Resistance is the second stage of GAS.  If the stressor persists, it becomes necessary to attempt some means of coping with the stress. Although the body begins a sequence that attempts to adapt to the strains or demands of the environment, the body cannot keep this up indefinitely, so its resources are gradually depleted.  The Republican party this week, has shown definite signs of resistance, so much so, it lost one of its members to the other side and is poorly contesting the race in Minnesota, which is expected to go in favor of Democratic candidate Al Franken.  Rush Limbaugh and Michael Steele have been in a public struggle, competing for the megaphone to speak on behalf of the Republican Party, accusing Specter of flipping his former party the bird, to bidding him good riddance!  The Democratic Party has been using a strategy, labeling the Republican Party as the “Party of No”, painting an ever more unlikable picture of Senate Minority Leader Mitch McConnell while a likable picture of the President is being portrayed to the people.  The effectiveness of this strategy is shown in the recent polls which reflect a high approval rating for the President, although not all that approve support his policies.   

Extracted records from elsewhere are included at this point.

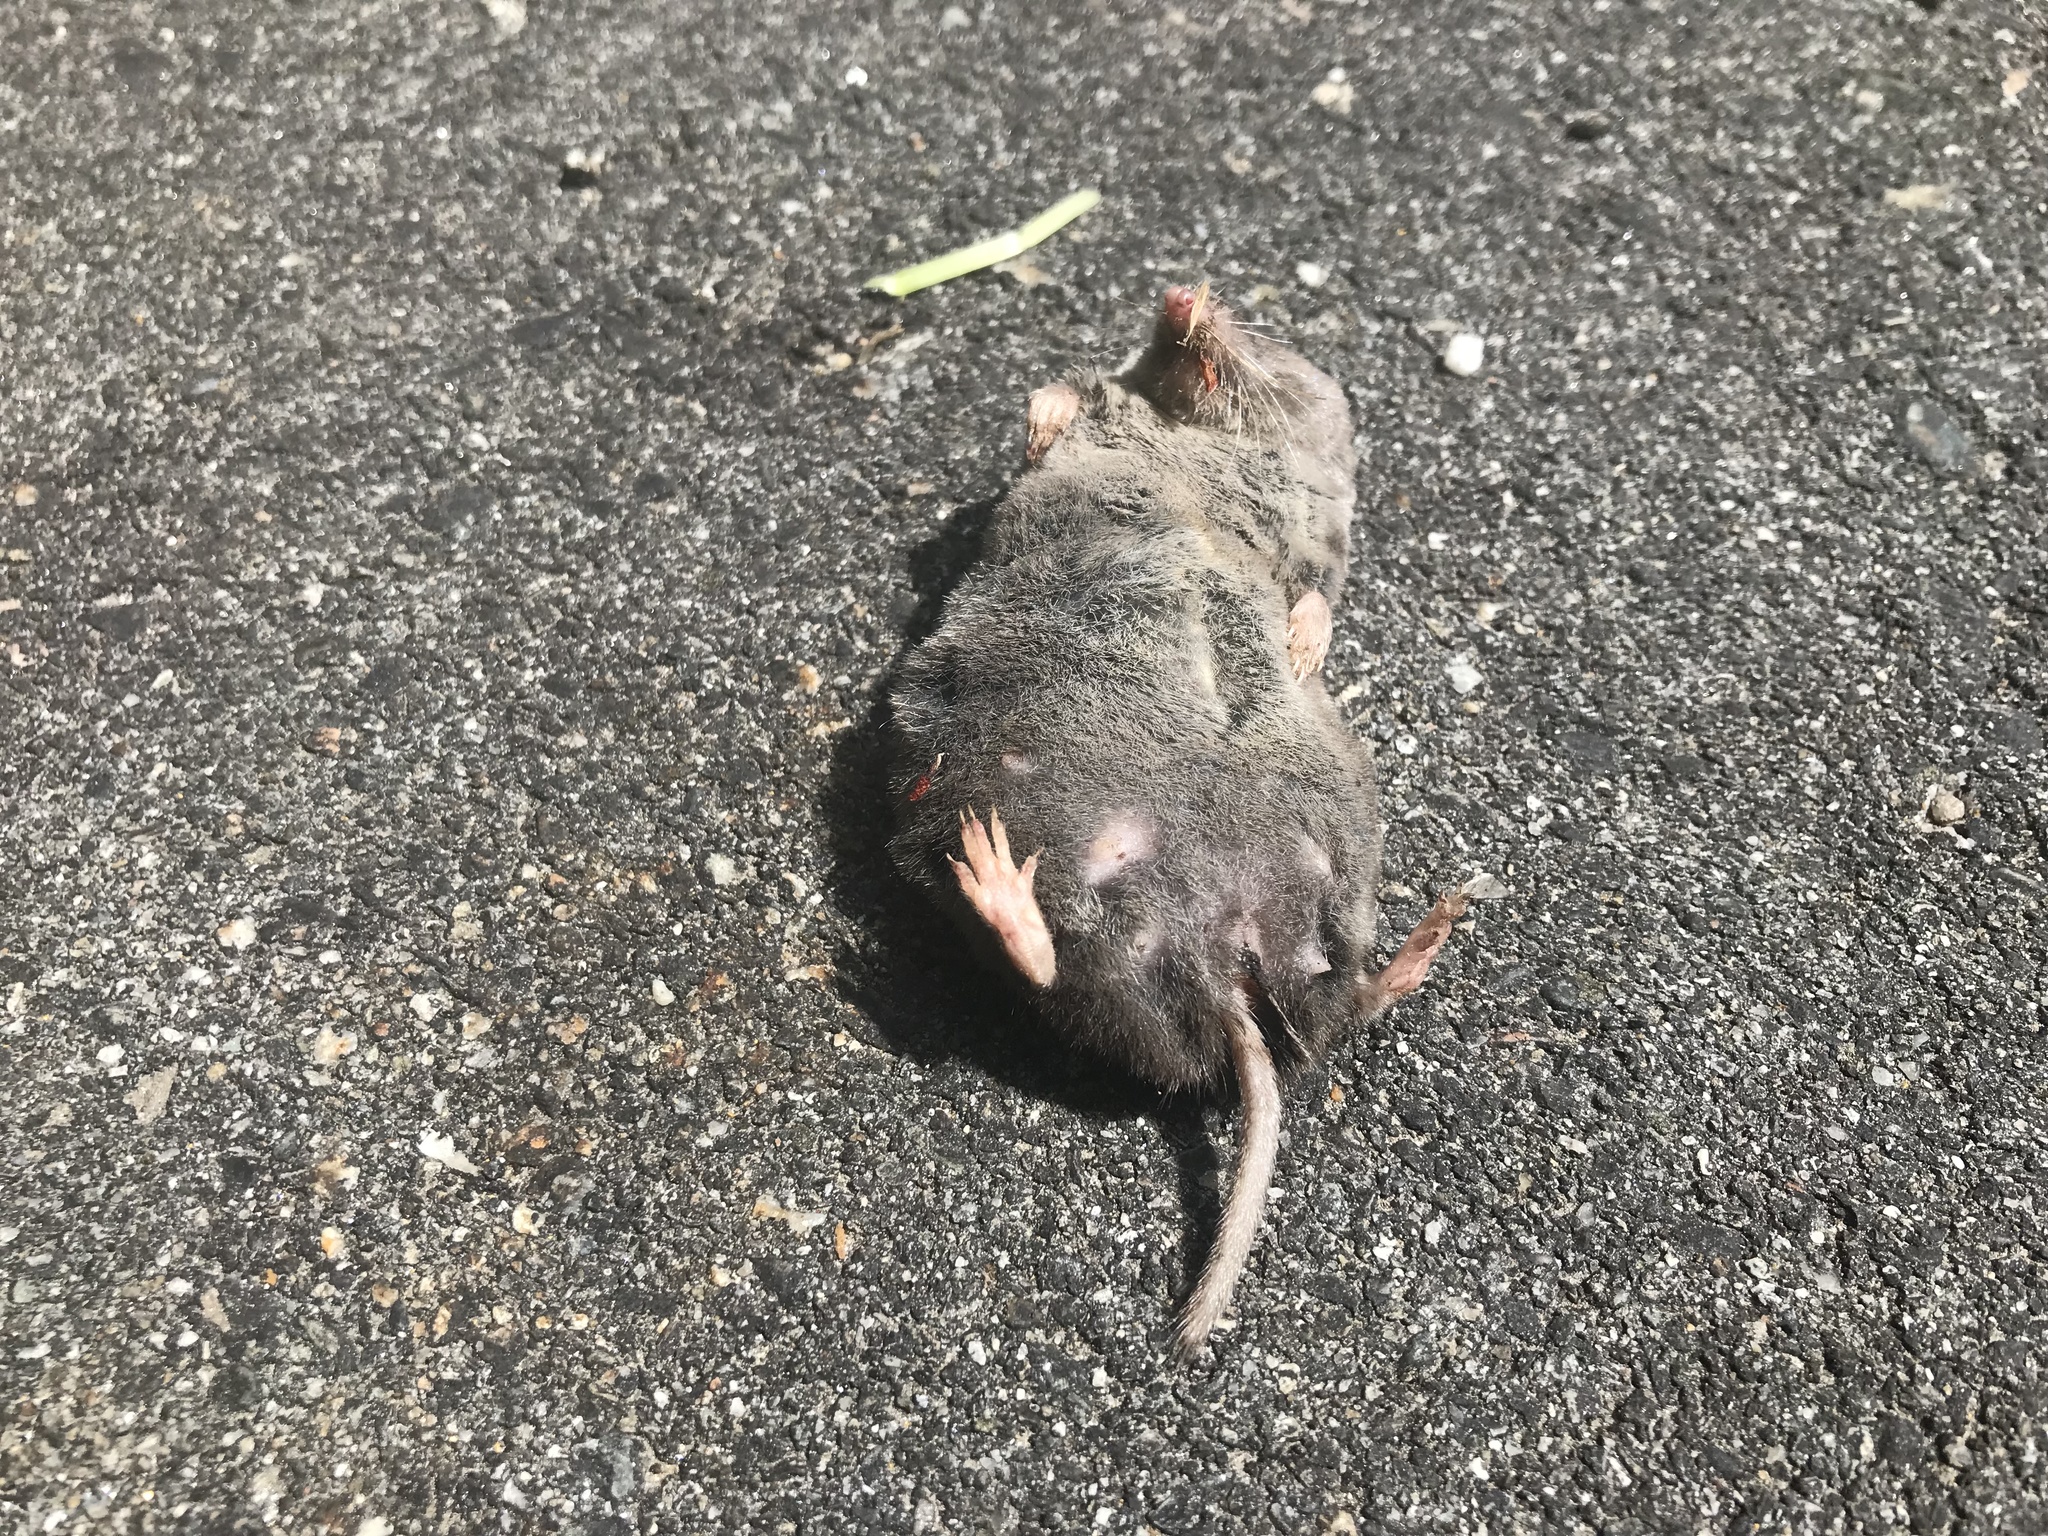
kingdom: Animalia
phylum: Chordata
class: Mammalia
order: Soricomorpha
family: Soricidae
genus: Blarina
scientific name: Blarina brevicauda
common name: Northern short-tailed shrew
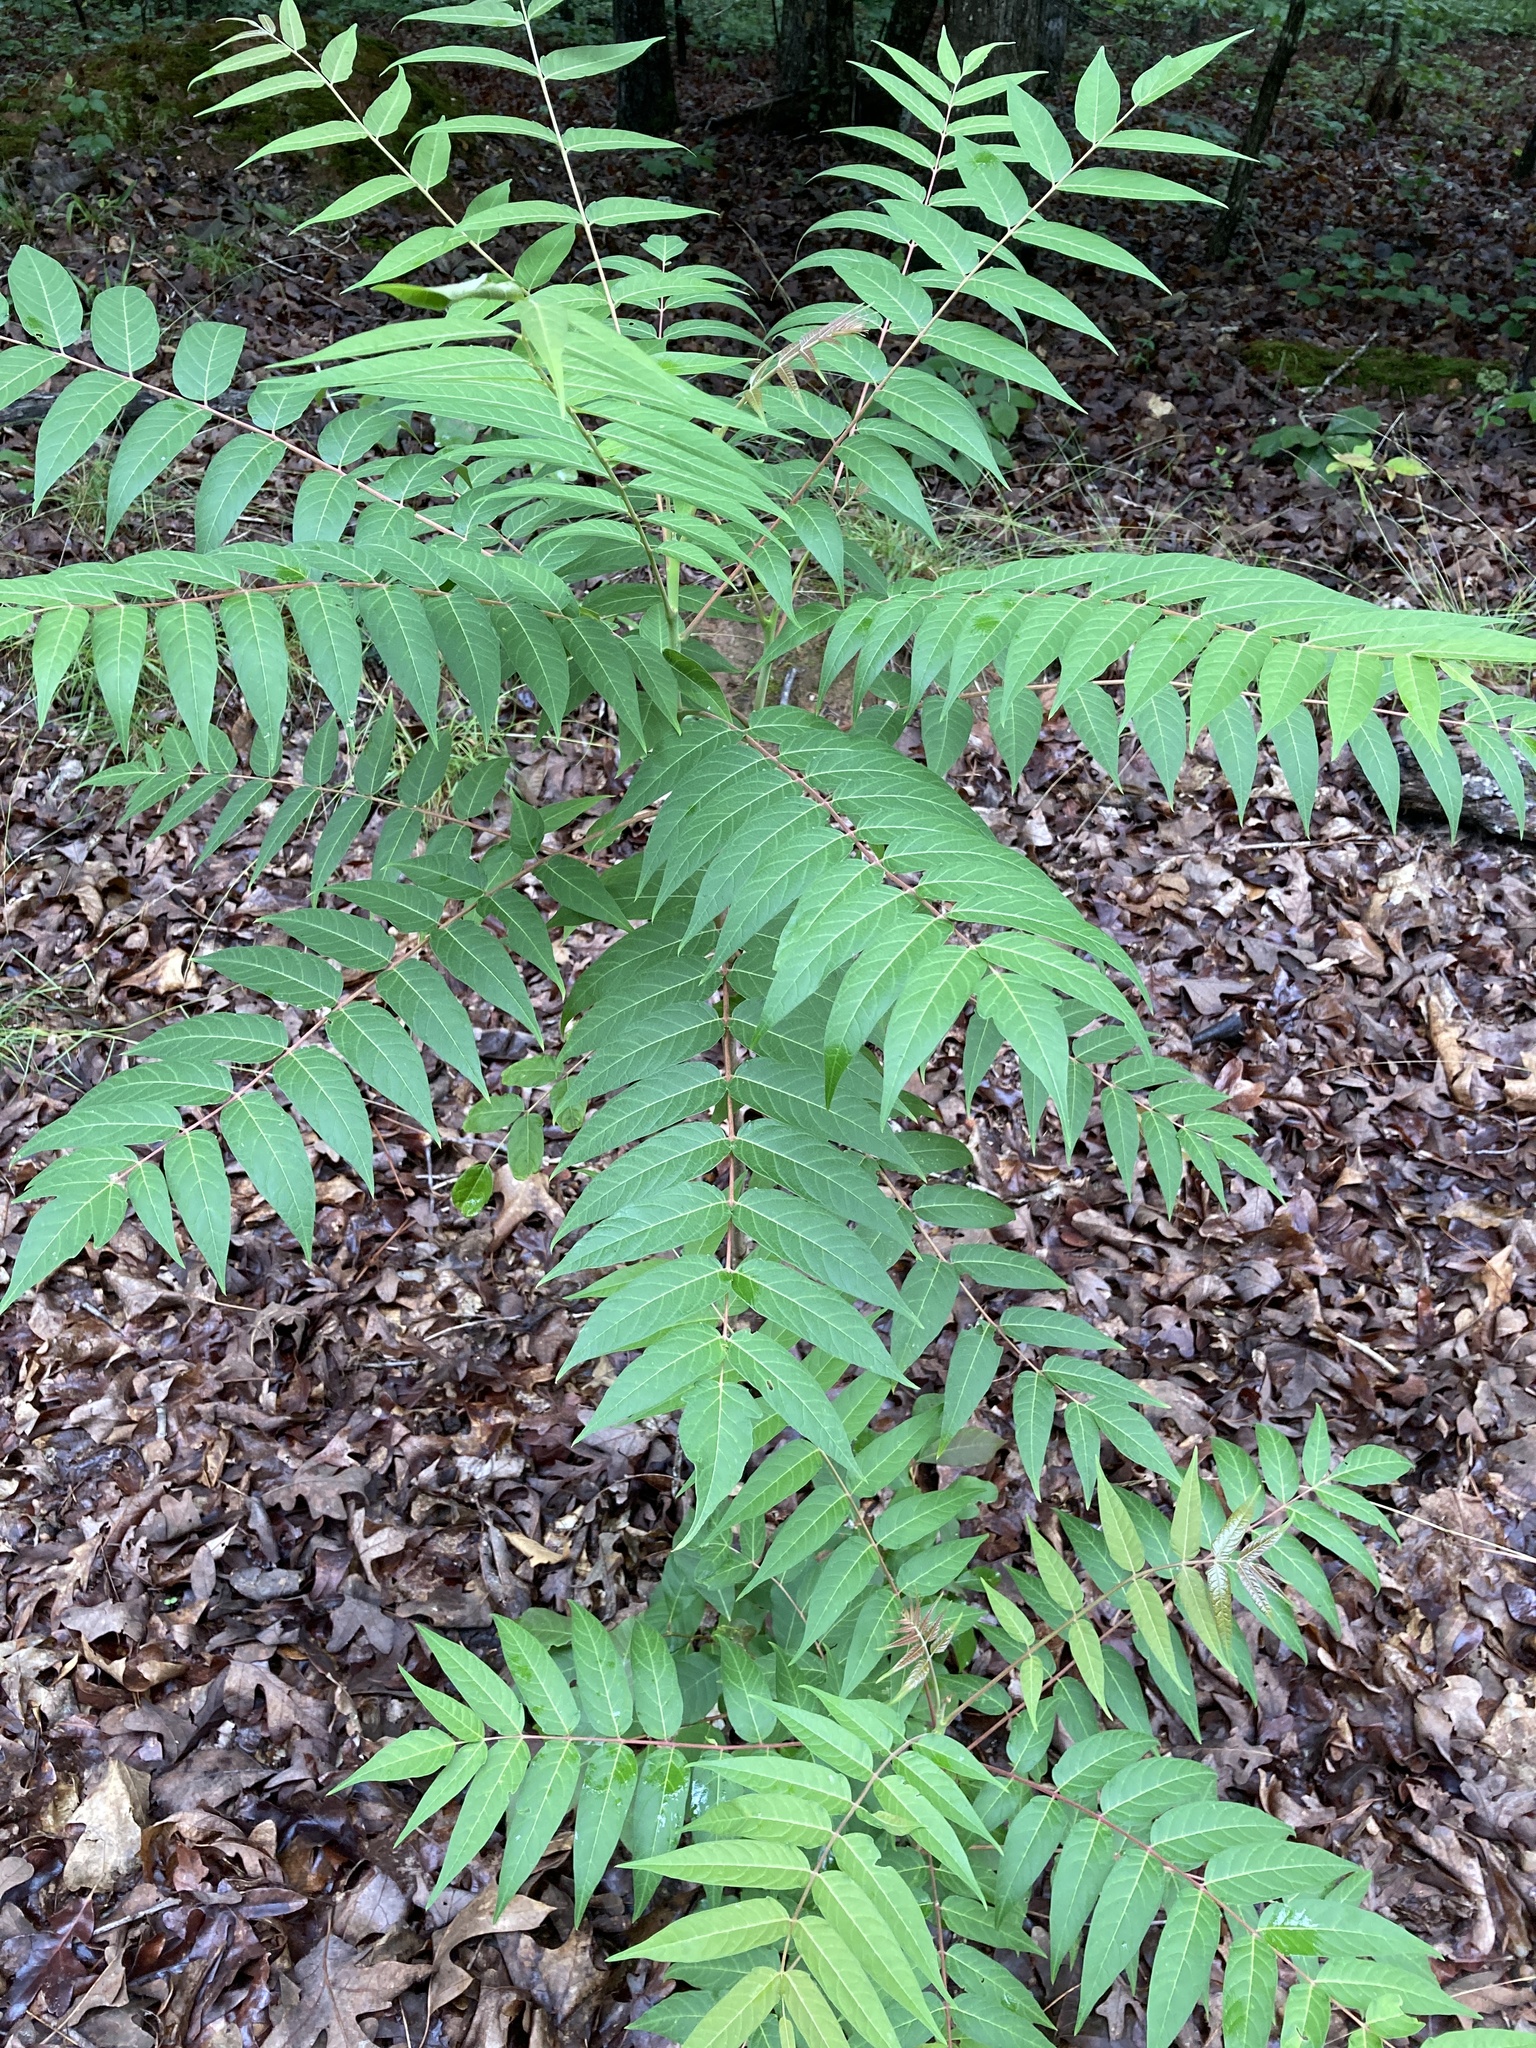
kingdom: Plantae
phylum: Tracheophyta
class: Magnoliopsida
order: Sapindales
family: Simaroubaceae
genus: Ailanthus
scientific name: Ailanthus altissima
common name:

A very visible sign of stress lies in the spirit of the American People which is Exhaustion.  As in relation to the body, when dealing with stress under exhaustion, all the body’s resources are eventually depleted and the body is unable to maintain normal function.  With the Economic system in shambles, and the US Bureau of Labor and Statistics reporting that 9% of the population as of March 2009 is unemployed, I would say that the American people are in the most dangerous position when it comes to GAS.  Being in the last stage, if extended, long term damage may become a result; and with the H1n1 present now, I think that an immediate remedy is needed to rid the US of GAS.  It will take the American People holding their representatives up for scrutiny and accountability if we plan on implementing some form of “Stress Management” that can be effective enough, to start focusing on problems facing the American People that are currently jeopardizing the health and well being of the nation.

As for the song, it finally came to me.  Frank Sinatra sang a great song called, “Mack the Knife”, which although is a fun moving song, tells the tale of many who fell victim to Macheath!  If you ask me, there have been many victims to what some call the “Political Match Game” here in America, and when trying to figure out exactly what it is that is causing more problems than solutions, it closely resembles the art of trying to remember the name of a tune, to which you know no words, but only melody.

Regardless, I am reminded of the words stated by that great American writer that sums up our current political positions:

Mark Twain - American Author

Mark Twain - American Author

“Civilization is the limitless multiplication of unnecessary necessities.”